After the recent ridiculous statement made by Michael Moore about the legality of the independence referendum we now have blundering David Mundell putting his foot in it to try and muddy the waters even further.
The only Tory MP north of the border is warning the people of Scotland that if his government doesn’t have a say in the wording on the ballot paper then it will end up before the Supreme Court in London.
Blundell is demanding that only one question, “Independence – “yes or no” be put before the people. The Scottish Government’s has said that it is open to the option of two questions. The second, asking if, in the event that they did not want independence, would those voting want greater fiscal autonomy.
It would appear that Blundell, along with quite a few others, does not understand that a two question ballot paper will make no difference to the vote for independence. Either people favour it or they don’t.
However, its got nothing to do with that.
Blundell and the unionist cabal want the choice to be independence or the status quo. Therefore, if the vote did not favour independence they would be able to say that that people of Scotland were happy with the way things were. As that might not actually be the case the SNP want, quite rightly, to offer another option.
One could vote for independence and greater fiscal autonomy. One could vote against independence but for greater fiscal autonomy. One could vote “no” to both. This would give a clear picture of what the people wanted.
So why do the unionists see this as a problem?
Because it is. And its one of their own making.
They will go into the independence campaign telling the people of Scotland that they have been given everything that they are going to get. The London Government has already told the Scots that they will get no more than the insipid unionist Calman Report recommended. Had they given Scotland more, the fear was that by the time the referendum comes about the SNP would be able to show that with greater fiscal autonomy Scotland was better off. And the reason that they don’t want it now is the same reason that they don’t want to risk it on the ballot.
So for them there can only be straight choice between independence and the union.

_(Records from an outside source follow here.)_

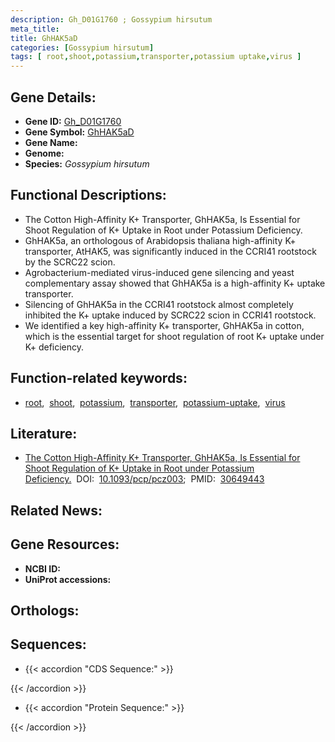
 ```yaml
---
description: Gh_D01G1760 ; Gossypium hirsutum
meta_title:
title: GhHAK5aD
categories: [Gossypium hirsutum]
tags: [ root,shoot,potassium,transporter,potassium uptake,virus ]
---
```


## Gene Details:
- **Gene ID:** [Gh_D01G1760]()
- **Gene Symbol:** <u>GhHAK5aD</u>
- **Gene Name:** 
- **Genome:** []()
- **Species:** *Gossypium hirsutum*

## Functional Descriptions:
   - The Cotton High-Affinity K+ Transporter, GhHAK5a, Is Essential for Shoot Regulation of K+ Uptake in Root under Potassium Deficiency.
   - GhHAK5a, an orthologous of Arabidopsis thaliana high-affinity K+ transporter, AtHAK5, was significantly induced in the CCRI41 rootstock by the SCRC22 scion.
   - Agrobacterium-mediated virus-induced gene silencing and yeast complementary assay showed that GhHAK5a is a high-affinity K+ uptake transporter.
   - Silencing of GhHAK5a in the CCRI41 rootstock almost completely inhibited the K+ uptake induced by SCRC22 scion in CCRI41 rootstock.
   - We identified a key high-affinity K+ transporter, GhHAK5a in cotton, which is the essential target for shoot regulation of root K+ uptake under K+ deficiency.

## Function-related keywords:
   - [root](/tags/root/),&nbsp;&nbsp;[shoot](/tags/shoot/),&nbsp;&nbsp;[potassium](/tags/potassium/),&nbsp;&nbsp;[transporter](/tags/transporter/),&nbsp;&nbsp;[potassium-uptake](/tags/potassium-uptake/),&nbsp;&nbsp;[virus](/tags/virus/)

## Literature:
   - [The Cotton High-Affinity K+ Transporter, GhHAK5a, Is Essential for Shoot Regulation of K+ Uptake in Root under Potassium Deficiency.](https://doi.org/10.1093/pcp/pcz003)&nbsp;&nbsp;DOI:&nbsp;&nbsp;[10.1093/pcp/pcz003](https://doi.org/10.1093/pcp/pcz003);&nbsp;&nbsp;PMID:&nbsp;&nbsp;[30649443](https://pubmed.ncbi.nlm.nih.gov/30649443/)

## Related News:

## Gene Resources:
- **NCBI ID:**  [](https://www.ncbi.nlm.nih.gov/gene/?term=)
- **UniProt accessions:**  [](https://www.uniprot.org/uniprotkb//entry)

## Orthologs:

## Sequences:
- {{< accordion "CDS Sequence:" >}}

{{< /accordion >}}
- {{< accordion "Protein Sequence:" >}}

{{< /accordion >}}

However, if they are confident that everything in the UK garden is rosy then surely all that they have to do is tell people to vote for the “No – No” option.
The contribution to the debate by the Scotland Office so far, has been a mixture of arrogant posturing and threats of constitutional bludgeoning.
If they have an argument as to why it would be beneficial for Scotland to remain in a political union that is well past its “sell by” date then they should make it.
So far, it would appear that they do not.